Albertine Lapensée, déesse éphémère du hockey

Elle fut à la fois une comète et une énigme, un prodige et une cible pour quantité de soupçons. On la surnommait « Miracle Maid », on parlait d’elle comme d’une « merveille », d’une « virtuose », on la disait « la plus populaire au monde », « l’étoile des étoiles ».

Elle semblait pouvoir marquer des buts à volonté, comme elle l’avait fait en en inscrivant 15 dans une victoire de 21-0, ce qui impressionne même si on ne sait pas contre qui. Quand le club de sa ville natale, les Victorias de Cornwall, la comptait dans sa formation, il était réputé « invincible ».
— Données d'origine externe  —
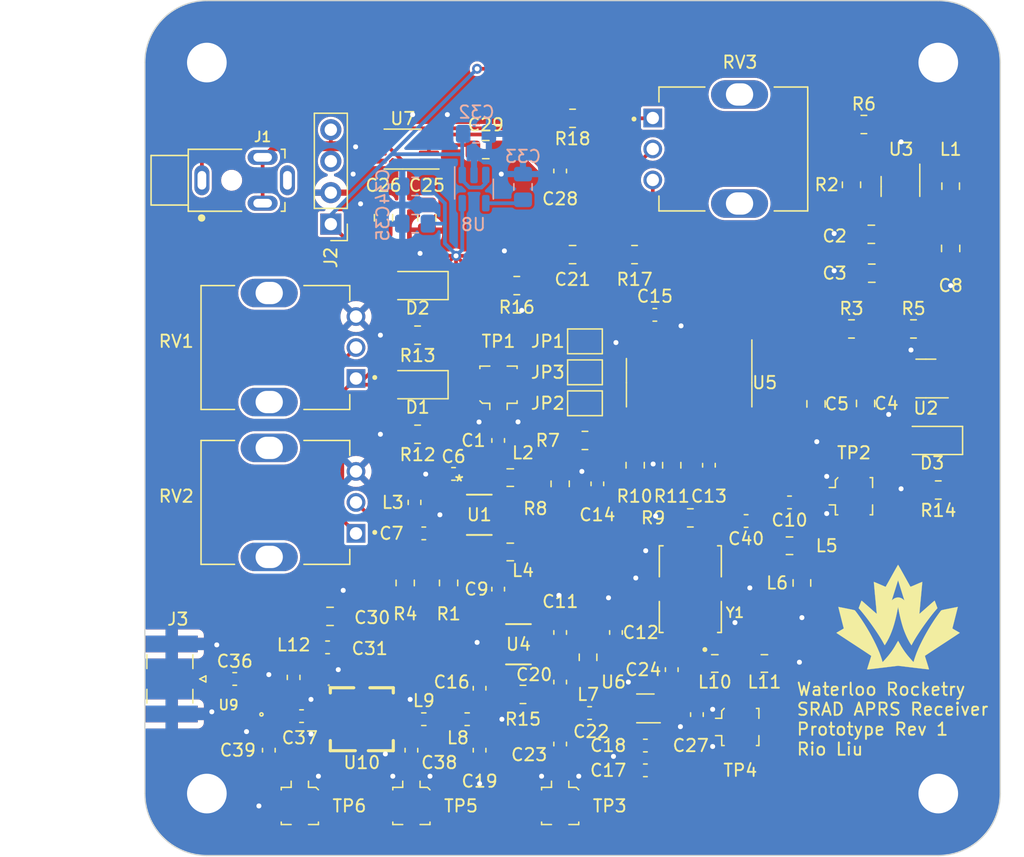
<source format=kicad_pcb>
(kicad_pcb (version 20221018) (generator pcbnew)

  (general
    (thickness 1.6)
  )

  (paper "A4")
  (layers
    (0 "F.Cu" signal)
    (31 "B.Cu" signal)
    (32 "B.Adhes" user "B.Adhesive")
    (33 "F.Adhes" user "F.Adhesive")
    (34 "B.Paste" user)
    (35 "F.Paste" user)
    (36 "B.SilkS" user "B.Silkscreen")
    (37 "F.SilkS" user "F.Silkscreen")
    (38 "B.Mask" user)
    (39 "F.Mask" user)
    (40 "Dwgs.User" user "User.Drawings")
    (41 "Cmts.User" user "User.Comments")
    (42 "Eco1.User" user "User.Eco1")
    (43 "Eco2.User" user "User.Eco2")
    (44 "Edge.Cuts" user)
    (45 "Margin" user)
    (46 "B.CrtYd" user "B.Courtyard")
    (47 "F.CrtYd" user "F.Courtyard")
    (48 "B.Fab" user)
    (49 "F.Fab" user)
    (50 "User.1" user)
    (51 "User.2" user)
    (52 "User.3" user)
    (53 "User.4" user)
    (54 "User.5" user)
    (55 "User.6" user)
    (56 "User.7" user)
    (57 "User.8" user)
    (58 "User.9" user)
  )

  (setup
    (pad_to_mask_clearance 0)
    (pcbplotparams
      (layerselection 0x00010fc_ffffffff)
      (plot_on_all_layers_selection 0x0000000_00000000)
      (disableapertmacros false)
      (usegerberextensions true)
      (usegerberattributes false)
      (usegerberadvancedattributes false)
      (creategerberjobfile false)
      (dashed_line_dash_ratio 12.000000)
      (dashed_line_gap_ratio 3.000000)
      (svgprecision 4)
      (plotframeref false)
      (viasonmask false)
      (mode 1)
      (useauxorigin false)
      (hpglpennumber 1)
      (hpglpenspeed 20)
      (hpglpendiameter 15.000000)
      (dxfpolygonmode true)
      (dxfimperialunits true)
      (dxfusepcbnewfont true)
      (psnegative false)
      (psa4output false)
      (plotreference true)
      (plotvalue true)
      (plotinvisibletext false)
      (sketchpadsonfab false)
      (subtractmaskfromsilk true)
      (outputformat 1)
      (mirror false)
      (drillshape 0)
      (scaleselection 1)
      (outputdirectory "gerbers/")
    )
  )

  (net 0 "")
  (net 1 "Net-(U1-OUT+)")
  (net 2 "Net-(U2-EN)")
  (net 3 "GND")
  (net 4 "+6V")
  (net 5 "+3V3")
  (net 6 "Net-(U1-TUNE)")
  (net 7 "+5V")
  (net 8 "Net-(U1-OUT-)")
  (net 9 "Net-(TP1-In)")
  (net 10 "Net-(TP2-In)")
  (net 11 "Net-(Y1-OUT{slash}IN)")
  (net 12 "Net-(U5-SigIn)")
  (net 13 "Net-(U5-VCOin)")
  (net 14 "Net-(C14-Pad2)")
  (net 15 "Net-(U5-C1)")
  (net 16 "Net-(U5-C2)")
  (net 17 "Net-(C16-Pad1)")
  (net 18 "Net-(U4-RFIN)")
  (net 19 "Net-(U4-IFOUT)")
  (net 20 "Net-(C20-Pad2)")
  (net 21 "Net-(C21-Pad1)")
  (net 22 "Net-(U5-SFout)")
  (net 23 "Net-(C22-Pad2)")
  (net 24 "Net-(TP3-In)")
  (net 25 "Net-(C24-Pad1)")
  (net 26 "Net-(Y1-IN{slash}OUT)")
  (net 27 "Net-(TP4-In)")
  (net 28 "Net-(U7--)")
  (net 29 "/AFOUT_N")
  (net 30 "Net-(U7-+)")
  (net 31 "Net-(U8-BP)")
  (net 32 "Net-(J3-In)")
  (net 33 "Net-(U9-IN)")
  (net 34 "Net-(U9-OUT)")
  (net 35 "Net-(U10-IN)")
  (net 36 "Net-(U10-OUT)")
  (net 37 "Net-(TP5-In)")
  (net 38 "Net-(TP6-In)")
  (net 39 "Net-(D1-K)")
  (net 40 "Net-(D2-K)")
  (net 41 "Net-(D3-K)")
  (net 42 "unconnected-(J1-PadR)")
  (net 43 "/AFOUT_P")
  (net 44 "Net-(JP1-A)")
  (net 45 "Net-(JP1-B)")
  (net 46 "Net-(JP2-A)")
  (net 47 "Net-(JP3-A)")
  (net 48 "Net-(U3-SW)")
  (net 49 "Net-(U1-IND)")
  (net 50 "Net-(L5-Pad2)")
  (net 51 "Net-(L8-Pad2)")
  (net 52 "Net-(L10-Pad2)")
  (net 53 "Net-(R1-Pad1)")
  (net 54 "Net-(U3-FB)")
  (net 55 "Net-(U2-ADJ)")
  (net 56 "Net-(R4-Pad1)")
  (net 57 "Net-(U5-R1)")
  (net 58 "Net-(U5-R2)")
  (net 59 "Net-(R17-Pad2)")
  (net 60 "Net-(R18-Pad1)")
  (net 61 "unconnected-(U5-PCP-Pad1)")
  (net 62 "Net-(U5-FOUT)")
  (net 63 "Net-(U4-LO)")
  (net 64 "Net-(C10-Pad2)")

  (footprint "Capacitor_SMD:C_0603_1608Metric_Pad1.08x0.95mm_HandSolder" (layer "F.Cu") (at 93.375 141.125 180))

  (footprint "Connector_Coaxial:U.FL_Molex_MCRF_73412-0110_Vertical" (layer "F.Cu") (at 101.03125 139.625 -90))

  (footprint "Capacitor_SMD:C_0805_2012Metric_Pad1.18x1.45mm_HandSolder" (layer "F.Cu") (at 111.6375 103 180))

  (footprint "Capacitor_SMD:C_0603_1608Metric_Pad1.08x0.95mm_HandSolder" (layer "F.Cu") (at 91 132 90))

  (footprint "Resistor_SMD:R_0805_2012Metric_Pad1.20x1.40mm_HandSolder" (layer "F.Cu") (at 117 120.5 180))

  (footprint "Jumper:SolderJumper-2_P1.3mm_Open_TrianglePad1.0x1.5mm" (layer "F.Cu") (at 88.5 113.5 180))

  (footprint "Resistor_SMD:R_0805_2012Metric_Pad1.20x1.40mm_HandSolder" (layer "F.Cu") (at 77.5 128 90))

  (footprint "Capacitor_SMD:C_0603_1608Metric_Pad1.08x0.95mm_HandSolder" (layer "F.Cu") (at 95.5 135 90))

  (footprint "Resistor_SMD:R_0805_2012Metric_Pad1.20x1.40mm_HandSolder" (layer "F.Cu") (at 88.5 116.5))

  (footprint "Capacitor_SMD:C_0603_1608Metric_Pad1.08x0.95mm_HandSolder" (layer "F.Cu") (at 74.5 141.5 -90))

  (footprint "Inductor_SMD:L_0805_2012Metric_Pad1.15x1.40mm_HandSolder" (layer "F.Cu") (at 118 95.975 90))

  (footprint "Capacitor_SMD:C_0603_1608Metric_Pad1.08x0.95mm_HandSolder" (layer "F.Cu") (at 63 141.5 90))

  (footprint "Inductor_SMD:L_0603_1608Metric_Pad1.05x0.95mm_HandSolder" (layer "F.Cu") (at 74.75 121.5 -90))

  (footprint "Inductor_SMD:L_0805_2012Metric_Pad1.15x1.40mm_HandSolder" (layer "F.Cu") (at 82.475 119.5))

  (footprint "Capacitor_SMD:C_0603_1608Metric_Pad1.08x0.95mm_HandSolder" (layer "F.Cu") (at 97.53125 138.625 -90))

  (footprint "Inductor_SMD:L_0805_2012Metric_Pad1.15x1.40mm_HandSolder" (layer "F.Cu") (at 82.475 125.5 180))

  (footprint "Resistor_SMD:R_0805_2012Metric_Pad1.20x1.40mm_HandSolder" (layer "F.Cu") (at 75 108 180))

  (footprint "Capacitor_SMD:C_0805_2012Metric_Pad1.18x1.45mm_HandSolder" (layer "F.Cu") (at 111.1375 113.5125 -90))

  (footprint "Capacitor_SMD:C_0805_2012Metric_Pad1.18x1.45mm_HandSolder" (layer "F.Cu") (at 72.25 98.525 -90))

  (footprint "Capacitor_SMD:C_0603_1608Metric_Pad1.08x0.95mm_HandSolder" (layer "F.Cu") (at 80 136.5 90))

  (footprint "Resistor_SMD:R_0805_2012Metric_Pad1.20x1.40mm_HandSolder" (layer "F.Cu") (at 97 122.75 180))

  (footprint "Capacitor_SMD:C_0603_1608Metric_Pad1.08x0.95mm_HandSolder" (layer "F.Cu") (at 77.9 119.2 180))

  (footprint "Inductor_SMD:L_0805_2012Metric_Pad1.15x1.40mm_HandSolder" (layer "F.Cu") (at 105 125))

  (footprint "Jumper:SolderJumper-2_P1.3mm_Open_TrianglePad1.0x1.5mm" (layer "F.Cu") (at 88.5 111 180))

  (footprint "Capacitor_SMD:C_0603_1608Metric_Pad1.08x0.95mm_HandSolder" (layer "F.Cu") (at 86.5 94.75 90))

  (footprint "Connector_Coaxial:U.FL_Molex_MCRF_73412-0110_Vertical" (layer "F.Cu") (at 81.525 112))

  (footprint "Resistor_SMD:R_0805_2012Metric_Pad1.20x1.40mm_HandSolder" (layer "F.Cu") (at 83.5 137 180))

  (footprint "Connector_Coaxial:U.FL_Molex_MCRF_73412-0110_Vertical" (layer "F.Cu") (at 65.5 146 180))

  (footprint "Capacitor_SMD:C_0805_2012Metric_Pad1.18x1.45mm_HandSolder" (layer "F.Cu") (at 118 101 -90))

  (footprint "Capacitor_SMD:C_0603_1608Metric_Pad1.08x0.95mm_HandSolder" (layer "F.Cu") (at 81.5 128.5 -90))

  (footprint "Capacitor_SMD:C_0603_1608Metric_Pad1.08x0.95mm_HandSolder" (layer "F.Cu") (at 67.7375 133.2 180))

  (footprint "PSA4-5043:PSA4-5043" (layer "F.Cu") (at 62.15 137.85 90))

  (footprint "LED_SMD:LED_1206_3216Metric_Pad1.42x1.75mm_HandSolder" (layer "F.Cu") (at 75 104 180))

  (footprint "Inductor_SMD:L_0805_2012Metric_Pad1.15x1.40mm_HandSolder" (layer "F.Cu") (at 98.975 134.5))

  (footprint "MAX2608EUT:21-0058I_MXM" (layer "F.Cu") (at 79.975 122.5))

  (footprint "Capacitor_SMD:C_0603_1608Metric_Pad1.08x0.95mm_HandSolder" (layer "F.Cu") (at 86.5 132 90))

  (footprint "Inductor_SMD:L_0603_1608Metric_Pad1.05x0.95mm_HandSolder" (layer "F.Cu") (at 79 139 180))

  (footprint "Capacitor_SMD:C_0603_1608Metric_Pad1.08x0.95mm_HandSolder" (layer "F.Cu") (at 88.875 138.5))

  (footprint "MountingHole:MountingHole_3.2mm_M3_Pad_TopBottom" (layer "F.Cu") (at 58 145))

  (footprint "Package_TO_SOT_SMD:SOT-23-5" (layer "F.Cu") (at 116 111.5 180))

  (footprint "Capacitor_SMD:C_0805_2012Metric_Pad1.18x1.45mm_HandSolder" (layer "F.Cu") (at 80.5 93.025 180))

  (footprint "LED_SMD:LED_1206_3216Metric_Pad1.42x1.75mm_HandSolder" (layer "F.Cu") (at 116.5 116.5 180))

  (footprint "Connector_Coaxial:U.FL_Molex_MCRF_73412-0110_Vertical" (layer "F.Cu") (at 110.2 121 -90))

  (footprint "Resistor_SMD:R_0805_2012Metric_Pad1.20x1.40mm_HandSolder" (layer "F.Cu") (at 74 128 90))

  (footprint "Resistor_SMD:R_0805_2012Metric_Pad1.20x1.40mm_HandSolder" (layer "F.Cu") (at 92.55 118.5 90))

  (footprint "Capacitor_SMD:C_0805_2012Metric_Pad1.18x1.45mm_HandSolder" (layer "F.Cu") (at 87.5 101.5 180))

  (footprint "Inductor_SMD:L_0603_1608Metric_Pad1.05x0.95mm_HandSolder" (layer "F.Cu") (at 75.5 139 180))

  (footprint "Package_SO:MSOP-8_3x3mm_P0.65mm" (layer "F.Cu") (at 73.8 92.981249 180))

  (footprint "Resistor_SMD:R_0805_2012Metric_Pad1.20x1.40mm_HandSolder" (layer "F.Cu") (at 75 116 180))

  (footprint "Resistor_SMD:R_0805_2012Metric_Pad1.20x1.40mm_HandSolder" (layer "F.Cu") (at 110 95.8625 90))

  (footprint "Team_Logo:Logo_SilkScreen_10mm" (layer "F.Cu")
    (tstamp 840c0584-6e11-47cb-b157-b478c1be96e6)
    (at 113.75 130.75)
    (attr through_hole)
    (fp_text reference "G***" (at 0 0) (layer "F.SilkS") hide
        (effects (font (size 1.524 1.524) (thickness 0.3)))
      (tstamp 1274c87c-e9d2-4e83-ae9d-1fcd73e654b6)
    )
    (fp_text value "LOGO" (at 0.75 0) (layer "F.SilkS") hide
        (effects (font (size 1.524 1.524) (thickness 0.3)))
      (tstamp c5d26eaf-aaf9-4f7a-a94f-45ad3d337a49)
    )
    (fp_poly
      (pts
        (xy 0.015828 -4.20419)
        (xy 0.037031 -4.169862)
        (xy 0.069466 -4.115012)
        (xy 0.112034 -4.04157)
        (xy 0.163634 -3.951463)
        (xy 0.223166 -3.84662)
        (xy 0.28953 -3.728971)
        (xy 0.361626 -3.600444)
        (xy 0.438352 -3.462967)
        (xy 0.504894 -3.343213)
        (xy 0.584738 -3.199267)
        (xy 0.660795 -3.062211)
        (xy 0.731965 -2.934024)
        (xy 0.797147 -2.816689)
        (xy 0.855238 -2.712184)
        (xy 0.905138 -2.622491)
        (xy 0.945745 -2.54959)
        (xy 0.975959 -2.495461)
        (xy 0.994678 -2.462084)
        (xy 1.000667 -2.451606)
        (xy 1.009114 -2.448799)
        (xy 1.028819 -2.4521)
        (xy 1.061826 -2.462298)
        (xy 1.11018 -2.480183)
        (xy 1.175923 -2.506544)
        (xy 1.261102 -2.542169)
        (xy 1.36776 -2.587848)
        (xy 1.481565 -2.63723)
        (xy 1.588458 -2.683481)
        (xy 1.687265 -2.725604)
        (xy 1.775109 -2.76242)
        (xy 1.849113 -2.79275)
        (xy 1.906398 -2.815415)
        (xy 1.944086 -2.829237)
        (xy 1.959301 -2.833036)
        (xy 1.959399 -2.832966)
        (xy 1.95936 -2.818154)
        (xy 1.95679 -2.777584)
        (xy 1.951859 -2.713202)
        (xy 1.944742 -2.626956)
        (xy 1.93561 -2.520791)
        (xy 1.924635 -2.396654)
        (xy 1.91199 -2.256491)
        (xy 1.897848 -2.102249)
        (xy 1.88238 -1.935873)
        (xy 1.86576 -1.75931)
        (xy 1.848159 -1.574507)
        (xy 1.845212 -1.543774)
        (xy 1.827441 -1.357885)
        (xy 1.810564 -1.179973)
        (xy 1.794758 -1.01198)
        (xy 1.780198 -0.855846)
        (xy 1.767063 -0.713512)
        (xy 1.755528 -0.586918)
        (xy 1.745769 -0.478005)
        (xy 1.737965 -0.388715)
        (xy 1.732291 -0.320987)
        (xy 1.728923 -0.276762)
        (xy 1.72804 -0.257981)
        (xy 1.728145 -0.257462)
        (xy 1.739303 -0.265379)
        (xy 1.769375 -0.290227)
        (xy 1.816513 -0.330395)
        (xy 1.878867 -0.384274)
        (xy 1.954591 -0.450255)
        (xy 2.041835 -0.526728)
        (xy 2.138751 -0.612082)
        (xy 2.24349 -0.704709)
        (xy 2.336122 -0.786921)
        (xy 2.446216 -0.884613)
        (xy 2.550199 -0.976554)
        (xy 2.6462 -1.06111)
        (xy 2.732348 -1.136648)
        (xy 2.806769 -1.201535)
        (xy 2.867594 -1.254139)
        (xy 2.912949 -1.292826)
        (xy 2.940964 -1.315965)
        (xy 2.949706 -1.322191)
        (xy 2.953955 -1.319075)
        (xy 2.960484 -1.308184)
        (xy 2.970198 -1.287205)
        (xy 2.984002 -1.253823)
        (xy 3.002801 -1.205724)
        (xy 3.027501 -1.140596)
        (xy 3.059006 -1.056123)
        (xy 3.098222 -0.949993)
        (xy 3.143506 -0.826834)
        (xy 3.184853 -0.714216)
        (xy 3.066252 -0.577396)
        (xy 2.913232 -0.396389)
        (xy 2.752733 -0.19821)
        (xy 2.587007 0.01392)
        (xy 2.418306 0.236782)
        (xy 2.248879 0.467156)
        (xy 2.080979 0.701821)
        (xy 1.916857 0.937558)
        (xy 1.758764 1.171146)
        (xy 1.608952 1.399366)
        (xy 1.469672 1.618997)
        (xy 1.343174 1.826819)
        (xy 1.231711 2.019613)
        (xy 1.164384 2.142873)
        (xy 1.088801 2.285245)
        (xy 1.042889 2.218515)
        (xy 0.955367 2.08179)
        (xy 0.864677 1.922444)
        (xy 0.772999 1.745174)
        (xy 0.682514 1.554674)
        (xy 0.595404 1.355642)
        (xy 0.513849 1.152774)
        (xy 0.440031 0.950765)
        (xy 0.403615 0.842028)
        (xy 0.337949 0.62796)
        (xy 0.272222 0.392794)
        (xy 0.208089 0.143211)
        (xy 0.147209 -0.114104)
        (xy 0.091237 -0.372469)
        (xy 0.047692 -0.593606)
        (xy 0.008258 -0.804473)
        (xy -0.063393 -0.447469)
        (xy -0.142574 -0.075696)
        (xy -0.225986 0.27058)
        (xy -0.31438 0.593476)
        (xy -0.408506 0.895112)
        (xy -0.509115 1.177606)
        (xy -0.616957 1.443077)
        (xy -0.732782 1.693644)
        (xy -0.85734 1.931427)
        (xy -0.979463 2.139377)
        (xy -1.012713 2.192208)
        (xy -1.041137 2.235711)
        (xy -1.061286 2.264711)
        (xy -1.069108 2.273978)
        (xy -1.079439 2.265278)
        (xy -1.098669 2.236679)
        (xy -1.123527 2.193318)
        (xy -1.138075 2.165697)
        (xy -1.21897 2.014968)
        (xy -1.316218 1.846122)
        (xy -1.427842 1.66199)
        (xy -1.551868 1.465403)
        (xy -1.686319 1.259194)
        (xy -1.829219 1.046193)
        (xy -1.978592 0.829232)
        (xy -2.132462 0.611144)
        (xy -2.288853 0.394758)
        (xy -2.445789 0.182908)
        (xy -2.601294 -0.021575)
        (xy -2.753392 -0.215861)
        (xy -2.900107 -0.397116)
        (xy -3.039463 -0.562511)
        (xy -3.052334 -0.577396)
        (xy -3.170935 -0.714216)
        (xy -3.129588 -0.826834)
        (xy -3.082192 -0.955729)
        (xy -3.043369 -1.06
... [735068 chars truncated]
</source>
La Première Guerre mondiale fait rage, et bien des hommes ayant été appelés sous les drapeaux, le hockey féminin naissant connaît une période faste un peu partout au Canada en dépit du fait que la pratique du sport par des femmes soit réprouvée dans certains cercles. Et à ce jeu, personne n’égale Albertine Lapensée. Née en 1898, elle est encore toute jeune lorsque le monde la découvre. Là où elle passe, à Montréal, à Québec, à Ottawa, dans des villes américaines, elle fait immanquablement courir les foules.

En fait, elle est tellement supérieure à toutes les autres que plusieurs suspectent qu’elle est un homme déguisé en femme (ses défenseurs disaient plutôt qu’elle avait appris à jouer avec des garçons, ce qui lui donnait un style « masculin »). On n’aura jamais de preuve à cet égard, mais allez donc tuer une rumeur, même sans fondement.

Albertine épate donc la galerie le temps de deux saisons puis, en 1918, disparaît sans laisser de traces. Aucune. Les historiens ont eu beau chercher. De quoi, bien entendu, emballer de nouveau la machine à cancans. Si certains supposent qu’elle est morte dans l’épidémie de grippe espagnole de l’époque ou qu’elle s’est mariée aux États-Unis, d’autres disent carrément qu’elle est allée y subir un changement de sexe. Une pareille opération dans les années 1910, vraiment ?

On ne sait pas ce qu’il est advenu du reste de sa vie, ni avec certitude quand et où elle est décédée. A-t-elle continué de jouer au hockey sous un pseudonyme ? Si oui, cela se serait su tellement son talent était caractéristique. Sinon, pourquoi diable a-t-elle abandonné ? Mystère, encore et toujours. On croit seulement savoir qu’elle était toujours vivante en 1940, selon un profil de sa famille.

Ce dont on peut être certain, en revanche, c’est qu’elle a brillé, quoique brièvement, de tous ses feux, dans une discipline féminine qui mettrait encore de nombreuses décennies à acquérir enfin ses lettres de noblesse.